HEAP (also known as MEMORY)
The storage engine creates a temporary table in the memory to store data. Each table based on the storage engine actually corresponds to a disk file. The file name and table name are the same, and the type is. frm. This disk file only stores the table structure, and its data is stored in the memory. Therefore, tables using this engine have extremely high insertion, update, and query efficiency. By default, this storage engine uses HASH indexes, which are faster than B-+ Tree indexes, but B-Tree indexes can also be used. Because the data stored by this storage engine is stored in the memory, the stored data is unstable. For example, if the mysqld process is abnormal, restarted, or the computer is shut down, the data will disappear, therefore, the table lifecycle in this storage engine is very short and generally only used once.
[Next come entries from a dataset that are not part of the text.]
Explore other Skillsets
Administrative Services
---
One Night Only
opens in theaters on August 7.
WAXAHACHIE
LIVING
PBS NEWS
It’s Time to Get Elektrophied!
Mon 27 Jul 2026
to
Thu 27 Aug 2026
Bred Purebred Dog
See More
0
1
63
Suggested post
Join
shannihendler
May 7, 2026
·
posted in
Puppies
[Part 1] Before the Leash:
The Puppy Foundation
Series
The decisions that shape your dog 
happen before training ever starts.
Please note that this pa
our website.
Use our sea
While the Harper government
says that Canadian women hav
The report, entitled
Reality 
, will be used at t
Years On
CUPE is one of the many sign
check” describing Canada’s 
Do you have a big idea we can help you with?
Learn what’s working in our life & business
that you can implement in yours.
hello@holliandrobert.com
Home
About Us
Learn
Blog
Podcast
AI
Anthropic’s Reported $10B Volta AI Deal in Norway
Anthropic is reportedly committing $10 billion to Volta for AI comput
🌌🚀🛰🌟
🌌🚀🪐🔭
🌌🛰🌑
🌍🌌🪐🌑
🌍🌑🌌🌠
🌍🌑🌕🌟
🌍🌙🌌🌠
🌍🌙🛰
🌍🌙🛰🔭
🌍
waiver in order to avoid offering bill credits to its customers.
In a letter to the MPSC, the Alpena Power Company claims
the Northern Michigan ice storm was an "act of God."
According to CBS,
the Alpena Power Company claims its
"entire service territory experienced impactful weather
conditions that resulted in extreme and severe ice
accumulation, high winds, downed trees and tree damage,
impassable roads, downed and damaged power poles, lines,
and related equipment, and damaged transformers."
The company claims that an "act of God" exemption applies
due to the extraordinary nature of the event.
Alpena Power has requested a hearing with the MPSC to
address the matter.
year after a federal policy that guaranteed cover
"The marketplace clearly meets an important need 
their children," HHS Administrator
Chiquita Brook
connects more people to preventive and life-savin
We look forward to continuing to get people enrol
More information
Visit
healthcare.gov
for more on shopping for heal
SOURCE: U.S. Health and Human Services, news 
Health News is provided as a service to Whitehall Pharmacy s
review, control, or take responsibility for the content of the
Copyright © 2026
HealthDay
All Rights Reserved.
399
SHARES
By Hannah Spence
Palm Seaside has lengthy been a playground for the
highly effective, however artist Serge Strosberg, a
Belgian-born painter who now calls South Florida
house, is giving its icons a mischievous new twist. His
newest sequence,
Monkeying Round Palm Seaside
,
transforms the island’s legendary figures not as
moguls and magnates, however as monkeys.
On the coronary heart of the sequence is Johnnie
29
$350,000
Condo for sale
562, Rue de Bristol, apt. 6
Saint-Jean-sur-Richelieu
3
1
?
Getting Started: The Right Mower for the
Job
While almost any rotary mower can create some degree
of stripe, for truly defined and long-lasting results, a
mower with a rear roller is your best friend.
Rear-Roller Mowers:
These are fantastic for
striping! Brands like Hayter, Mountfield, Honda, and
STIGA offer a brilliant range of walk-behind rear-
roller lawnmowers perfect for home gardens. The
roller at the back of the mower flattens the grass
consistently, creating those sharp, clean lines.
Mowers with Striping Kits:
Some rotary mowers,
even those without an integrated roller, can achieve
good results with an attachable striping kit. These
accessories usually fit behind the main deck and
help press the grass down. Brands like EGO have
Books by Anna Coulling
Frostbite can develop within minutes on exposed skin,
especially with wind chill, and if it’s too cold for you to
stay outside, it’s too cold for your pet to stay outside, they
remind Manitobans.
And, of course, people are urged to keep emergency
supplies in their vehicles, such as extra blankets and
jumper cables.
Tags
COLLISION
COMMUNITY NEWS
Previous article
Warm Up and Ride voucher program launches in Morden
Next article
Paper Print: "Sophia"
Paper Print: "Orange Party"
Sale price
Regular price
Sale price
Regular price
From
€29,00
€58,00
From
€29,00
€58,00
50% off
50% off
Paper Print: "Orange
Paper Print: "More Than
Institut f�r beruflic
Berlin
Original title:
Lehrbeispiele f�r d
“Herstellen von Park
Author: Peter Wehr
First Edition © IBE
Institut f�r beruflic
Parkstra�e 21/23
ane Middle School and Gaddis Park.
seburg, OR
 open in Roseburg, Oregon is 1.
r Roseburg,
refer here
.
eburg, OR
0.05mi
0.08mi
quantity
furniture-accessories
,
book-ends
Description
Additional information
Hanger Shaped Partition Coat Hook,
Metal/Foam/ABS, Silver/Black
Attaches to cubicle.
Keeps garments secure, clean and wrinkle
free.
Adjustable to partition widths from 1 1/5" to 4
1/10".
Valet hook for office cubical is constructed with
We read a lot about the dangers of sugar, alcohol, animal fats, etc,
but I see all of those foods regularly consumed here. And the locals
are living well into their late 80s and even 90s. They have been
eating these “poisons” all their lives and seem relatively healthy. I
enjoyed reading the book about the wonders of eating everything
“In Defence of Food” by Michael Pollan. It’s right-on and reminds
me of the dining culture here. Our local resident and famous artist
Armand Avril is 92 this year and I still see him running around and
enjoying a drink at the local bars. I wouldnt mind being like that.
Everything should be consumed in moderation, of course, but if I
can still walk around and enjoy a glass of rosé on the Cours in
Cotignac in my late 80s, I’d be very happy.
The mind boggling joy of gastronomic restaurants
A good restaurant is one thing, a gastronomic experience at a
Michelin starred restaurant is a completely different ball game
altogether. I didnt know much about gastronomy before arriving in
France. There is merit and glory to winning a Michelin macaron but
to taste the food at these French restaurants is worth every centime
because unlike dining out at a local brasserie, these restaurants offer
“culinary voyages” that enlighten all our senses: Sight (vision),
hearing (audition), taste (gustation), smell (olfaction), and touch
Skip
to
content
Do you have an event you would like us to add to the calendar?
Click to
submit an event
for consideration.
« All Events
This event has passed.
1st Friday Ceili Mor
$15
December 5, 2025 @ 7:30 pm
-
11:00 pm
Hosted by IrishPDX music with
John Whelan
CSV (Comma-Separated Values)
The MySQL database table using this engine will generate one in the directory with the same database name as the data folder in the MySQL installation directory. CSV files (which can process CSV files as tables) are common text files, and each data row occupies one line of text. This type of storage engine does not support indexes, that is, tables of this type do not have primary key columns, and fields in the table are not allowed to be null.
BLACKHOLE)
The storage engine supports transactions and mvcc row-level locks. Any data written into this engine table disappears and is mainly used for relay storage of log records or synchronous archiving, this storage engine is not suitable for use unless it has a special purpose. For more information, see the blog "BlackHole storage engine".
ARCHIVE
This storage engine is ideal for storing a large number of independent historical data. Unlike the InnoDB and MyISAM engines, ARCHIVE provides compression and efficient insertion speed. However, this engine does not support indexing, so the query performance is poor.
PERFORMANCE_SCHEMA
This engine is mainly used to collect database server performance parameters. This engine provides the following functions: it provides detailed information about waiting for a process, including lock, mutex variables, and file information. It stores historical event summary information to provide detailed judgment on MySQL server performance; it is easy to add or delete monitoring event points, and you can change the monitoring CYCLE of the mysql server at will, such as CYCLE and MICROSECOND ).
InnoDB
The storage engine provides ACID transaction support, system crash repair capabilities, and Multi-Version Concurrency Control (MVCC Multi-Version Concurrency Control) Row-level locks for MySQL tables; the engine supports auto-increment columns (auto_increment). The value of the auto-increment Column cannot be empty. If it is empty, the value is automatically increased from the existing value. If it is larger than the current value, this value is saved directly. The engine storage engine supports the foreign key (foreign key). The table where the foreign key is located is called a sub-table and the table on which it depends is called a parent table. This engine is the default storage engine in the MySQL database after 5.5.
Berkeley (BDB)
The storage engine supports other transaction features such as COMMIT and ROLLBACK. This engine is no longer supported in databases including MySQL 5.1 and later versions.
Merge
This engine combines a certain number of MyISAM tables into a whole. For more information, see MySQL Merge storage engine.
Federated
The storage engine can be combined with different Mysql servers to form a complete database logically. This storage engine is very suitable for distributed database applications.
Cluster/NDB
This storage engine is used by multiple data machines to provide services to improve overall performance and security. Suitable for scenarios with high data volume, security, and performance requirements.
The above is a summary of the storage engine in the MySQL database. It only highlights the features of different storage engines. If you are not correct, I am very grateful.